Spreadsheet data loaded into a dataframe can be used to make it easy to write data to templates contained on multiple pages. The first column of the data frame specifies the name of the page, while the second column is the name of the template to write to. The headers for the rest of the columns need to correspond to the names of the parameters in that template. The default behavior of this code is to not overwrite existing values unless you explicitly tell it to. A list of pages for which an existing value for a parameter were found are returned.
# default - will not overwrite existing parameter values that are already set errorDFEntries = writeDataFrameToPageTemplates(dataFrame, bot, editSummary="what the bot is doing") # overwrite existing values errorDFEntries = writeDataFrameToPageTemplates(dataFrame, bot, overWriteConflicts=TRUE, editSummary="what the bot is doing")

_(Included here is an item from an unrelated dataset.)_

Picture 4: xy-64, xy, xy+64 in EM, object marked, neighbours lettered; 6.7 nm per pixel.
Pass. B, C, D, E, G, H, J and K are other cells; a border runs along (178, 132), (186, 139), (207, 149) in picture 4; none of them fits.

The syntax for a sortable wikitable can be generated from a data frame. The code currently doesn't figure out how to intelligently put it on a page - it's up to you to figure out how to paste things together in some useful way.
# get the wiki table syntax wikiTable = getWikiTableTextForDataFrame(df) # put some text before and after the table pageText = paste(someText, "\n\n", wikiTable, "\n\n", someMoreText, sep="") # write this all to some wiki page edit(title=pageTitle, text=pageText, bot, summary="adding a table")
- No support yet for multiple-instance templates. There needs to be a way to distinguish if one wants to edit an existing one, or add another.
- No support yet for adding a new template to a page.
- When editing a page, no check is done to see if it will create the page.
- Nested template calls may not be parsed correctly
- If the code is not able to connect to the wiki API, then it will terminate instead of trying to connect again. In practical experience, this means that you may have to run a script multiple times if you have several thousand edits.
- There seems to be a memory leak if you read and/or edit around 10,000+ pages.